My relationship is not a political statement. These are the words I repeated to myself over and over again when I first started going out with my boyfriend. But I’ve come to realise that these words were highly naive, and that my relationship is inevitably political. Every single act of affection I make is an act of defiance of social norms.
Holding hands in public is a daring act, provoking stares, even comments. Kissing in public turns you into a spectacle. Absent minded affection is not something I can understand, every single gesture of love in public must be weighed against the risk of a negative or even violent reaction. Travelling as a couple is another thing that is fraught with difficulties, we have to do considerable research as to how gay friendly our destination is, and adjust our behaviour accordingly. Even securing a double bed in a hotel room can be a battle. I am currently barred from getting married in 18 EU member states, as well as part of my home country, Northern Ireland. The daily reality of a same-sex relationship is a struggle against a constant stream of straight expectations.

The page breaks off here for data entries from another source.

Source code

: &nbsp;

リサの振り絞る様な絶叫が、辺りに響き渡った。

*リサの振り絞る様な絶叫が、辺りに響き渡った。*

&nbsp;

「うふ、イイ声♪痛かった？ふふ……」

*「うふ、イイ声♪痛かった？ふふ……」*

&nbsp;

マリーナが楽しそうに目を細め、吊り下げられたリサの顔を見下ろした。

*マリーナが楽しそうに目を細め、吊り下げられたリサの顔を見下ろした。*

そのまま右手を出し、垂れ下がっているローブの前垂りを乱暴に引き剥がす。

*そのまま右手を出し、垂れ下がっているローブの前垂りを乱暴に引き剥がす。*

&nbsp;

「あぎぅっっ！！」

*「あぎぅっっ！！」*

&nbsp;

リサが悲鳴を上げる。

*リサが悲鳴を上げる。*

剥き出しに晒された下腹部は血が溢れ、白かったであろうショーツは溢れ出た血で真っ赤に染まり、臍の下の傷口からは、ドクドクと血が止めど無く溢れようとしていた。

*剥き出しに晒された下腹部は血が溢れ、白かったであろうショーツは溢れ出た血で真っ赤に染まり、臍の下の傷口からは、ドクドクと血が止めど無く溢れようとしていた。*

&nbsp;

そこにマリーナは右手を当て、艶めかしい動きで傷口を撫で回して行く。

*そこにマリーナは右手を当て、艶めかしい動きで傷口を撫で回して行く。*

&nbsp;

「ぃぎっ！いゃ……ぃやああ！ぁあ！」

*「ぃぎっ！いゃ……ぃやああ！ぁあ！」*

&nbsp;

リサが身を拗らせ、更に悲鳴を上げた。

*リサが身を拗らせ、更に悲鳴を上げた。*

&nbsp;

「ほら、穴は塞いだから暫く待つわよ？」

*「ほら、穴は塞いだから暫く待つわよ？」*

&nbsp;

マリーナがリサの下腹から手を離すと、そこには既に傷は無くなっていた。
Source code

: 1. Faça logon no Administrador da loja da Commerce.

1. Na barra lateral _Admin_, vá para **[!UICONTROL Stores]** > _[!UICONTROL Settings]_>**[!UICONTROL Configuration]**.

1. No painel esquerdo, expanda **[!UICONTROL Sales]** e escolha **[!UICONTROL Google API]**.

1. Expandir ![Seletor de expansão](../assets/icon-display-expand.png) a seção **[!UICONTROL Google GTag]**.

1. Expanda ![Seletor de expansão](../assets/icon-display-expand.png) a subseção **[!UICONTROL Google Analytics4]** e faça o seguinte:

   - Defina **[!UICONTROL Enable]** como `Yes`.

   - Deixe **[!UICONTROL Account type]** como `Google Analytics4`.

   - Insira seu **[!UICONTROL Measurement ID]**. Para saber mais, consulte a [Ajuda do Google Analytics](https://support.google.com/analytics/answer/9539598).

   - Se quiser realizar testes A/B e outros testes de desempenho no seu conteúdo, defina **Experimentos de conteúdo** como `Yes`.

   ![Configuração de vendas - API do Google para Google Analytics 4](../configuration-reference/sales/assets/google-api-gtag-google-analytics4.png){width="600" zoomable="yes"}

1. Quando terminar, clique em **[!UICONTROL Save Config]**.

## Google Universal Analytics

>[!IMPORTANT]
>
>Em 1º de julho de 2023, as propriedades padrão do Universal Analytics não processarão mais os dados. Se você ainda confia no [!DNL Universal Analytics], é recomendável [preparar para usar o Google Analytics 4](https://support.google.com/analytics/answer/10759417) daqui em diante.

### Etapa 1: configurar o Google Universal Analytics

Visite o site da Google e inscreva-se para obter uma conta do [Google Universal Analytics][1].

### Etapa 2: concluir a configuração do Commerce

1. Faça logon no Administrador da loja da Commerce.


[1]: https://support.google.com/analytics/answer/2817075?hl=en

Growing up gay in Western Europe has been a mix of coming to terms with my own oppression and my own privilege. The knowledge that in some parts of the world people are ostracised, brutalised, criminalised and even executed for being like me both disturbs me and makes me realise how lucky I am. I’m also extremely lucky to have accepting family and friends, I’ve managed to come out successfully, and, unlike so many young gay people, I have never contemplated suicide. But we are still far from equal; coming out in itself is a sign of this inequality. Straight is the default, and we’re still a strange aberration.
But I won’t listen to those who say I should be thankful that I don’t live in a violently repressive society. There is a dangerous new trend from the right, weaponising the issue of gay rights for racist and Islamophobic reasons. Consider the audacity of Republican presidential candidate Ben Carson comparing same sex marriage to bestiality in one breath, and stating that a Muslim should not be president because of Islamic intolerance of homosexuality in another. The gay community must fight this appropriation of our cause and fight any narrative that the battle for equality is over in Western countries.
For me, the struggle for gay equality is all about the radical notion that gay people are just people. Our opponents seek to dehumanise us, to turn us into a social problem and a threat. Harvey Milk’s call on all gay people to come out was truly powerful and on point. Only by coming out can we prevent our erasure, or worse, our demonization. For some, coming out just isn’t possible, they risk losing their family, their home and even their lives. But for those who can, coming out is a powerful tool for changing attitudes. When straight people come to realise that we are their colleagues, friends, and, crucially, family, it will be harder to dismiss our rights.
Two years ago, I was keen to run away from the political struggle that my relationship entailed. But no more. I now embrace the political implications of openly loving another man.